3-13-22_radish_leaves_and_stems_Pt_recovery_annot.xlsx

This fluorescence data shows an experiment to determine the % recovery of radish leaf and root extract in the Phi assay. Radish leaves and roots were lysed by a mortar and pestle cooled with LN2. Cells were extracted using STET buffer (4mL/g wet weight), then diluted 1:100 prior to the assay. Samples were then spiked with 100 uM Phi (5 nmol detected in 50 uL assay sample volume). The instrument parameters are reported in lines 1-55. The fluorescence values for each well are placed in the row corresponding to the amount of Phi spiked for that sample. The triplicate measurements are averaged under "Avg Fluor. Int." and the PTDH-free blank is subtracted under "Adj Fluor. Inten.", and the standard deviation is shown under "St Dev". The propagated error, LOD, and % recovery of the sample standard addition curve are also shown here.

Variables:

• Fluorescence [A.U.] - fluorescence values are reported by the instrument under the column and row representing the plate's well location. In the averaged data, the "nmol Phi added" column is the amount of Phi spiked in each sample, to help identify what wells correspond to what samples.

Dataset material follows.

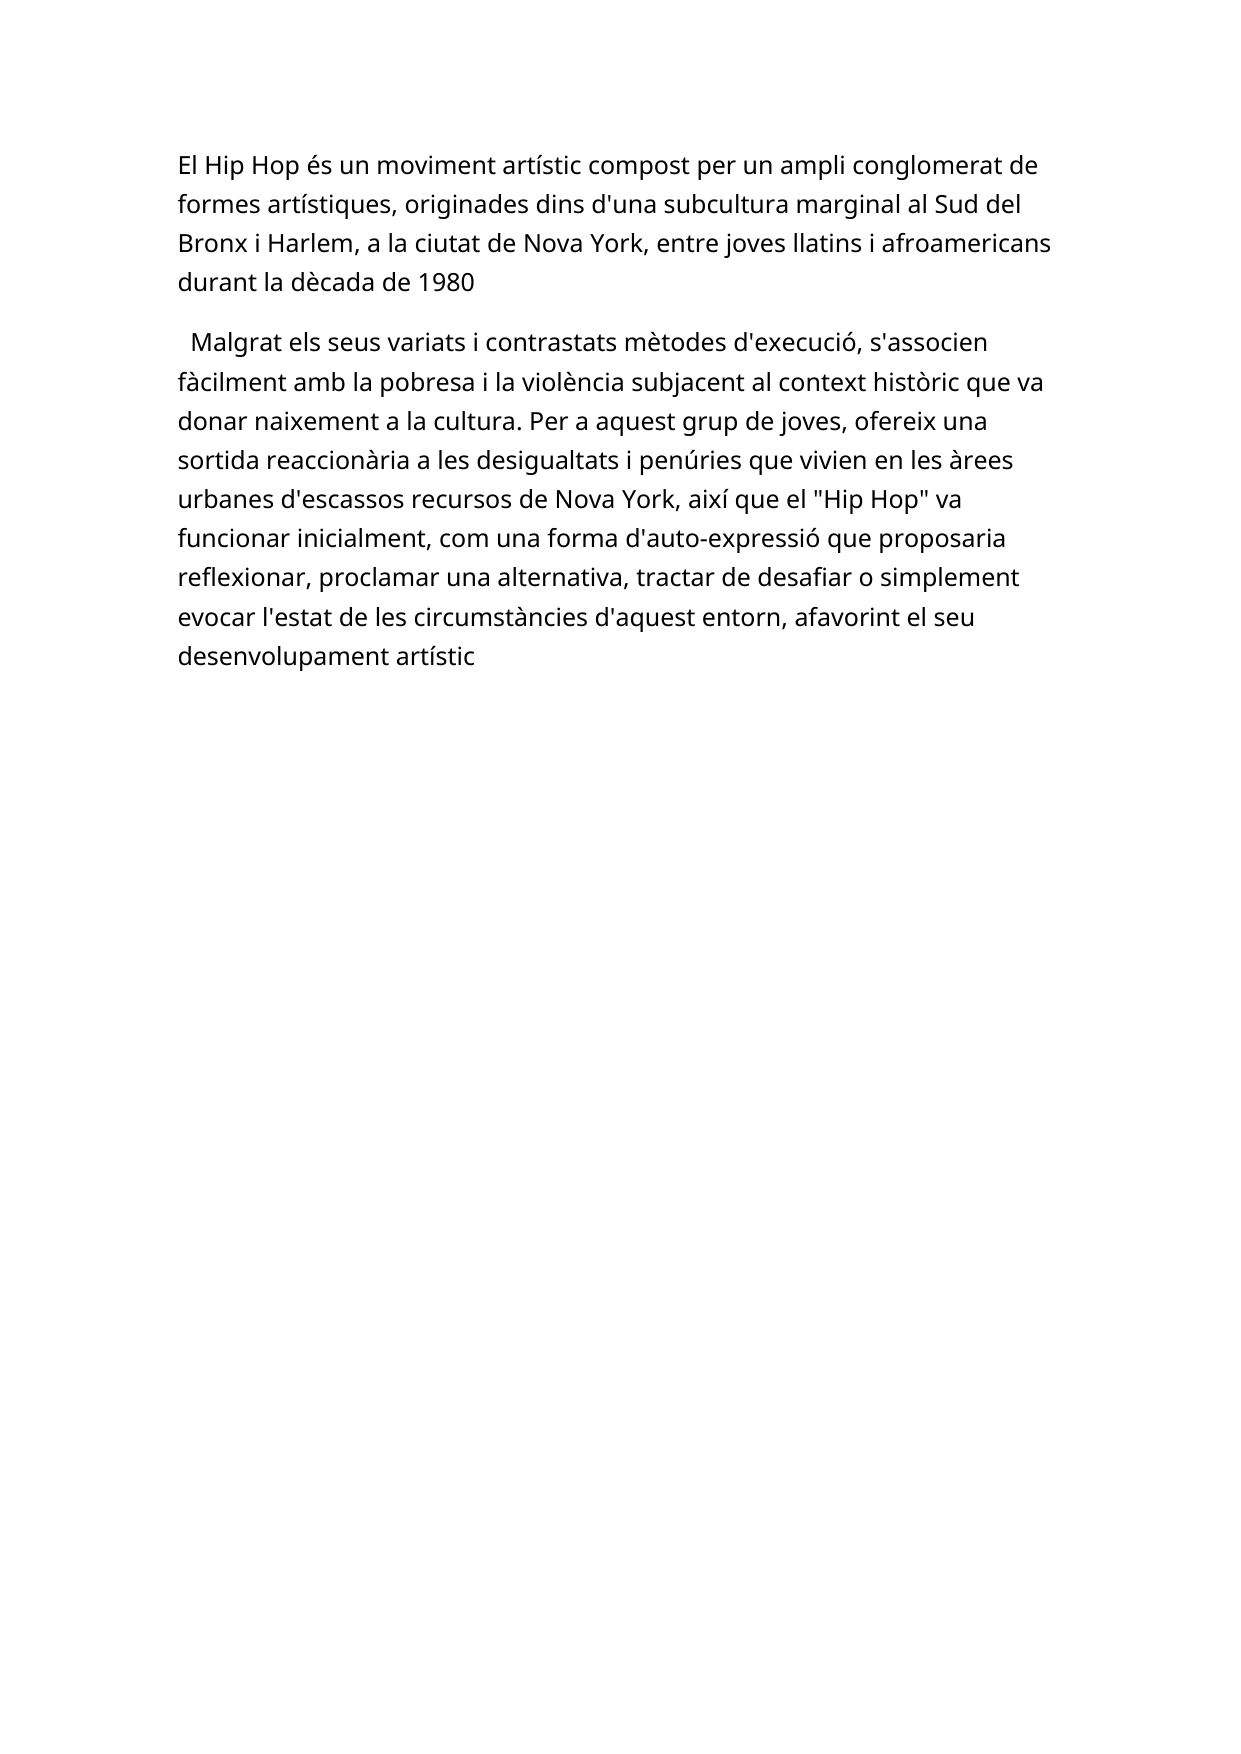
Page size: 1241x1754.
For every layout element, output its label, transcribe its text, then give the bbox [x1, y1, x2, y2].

2-8-22_2_root_extract_LOD_annot.xlsx

This fluorescence data shows an experiment to determine the LOD of radish leaf and root extract in the Phi assay. Radish leaves and roots were lysed by a mortar and pestle cooled with LN2. Cells were extracted using STET buffer (4mL/g wet weight), then diluted 1:100 prior to the assay. The instrument parameters are reported in lines 1-55. The fluorescence values for each well are placed in the row corresponding to the amount of Phi spiked for that sample. The triplicate measurements are averaged under "Avg Intensity" and the PTDH-free blank is subtracted under "Adj Intensity", and the standard deviation is shown under "St Dev". The propagated error and LOD of the sample standard addition curve are also shown here.

Variables:

• Fluorescence [A.U.] - fluorescence values are reported by the instrument under the column and row representing the plate's well location. In the averaged data, the "nmol Phi added" column is the amount of Phi spiked in each sample, to help identify what wells correspond to what samples.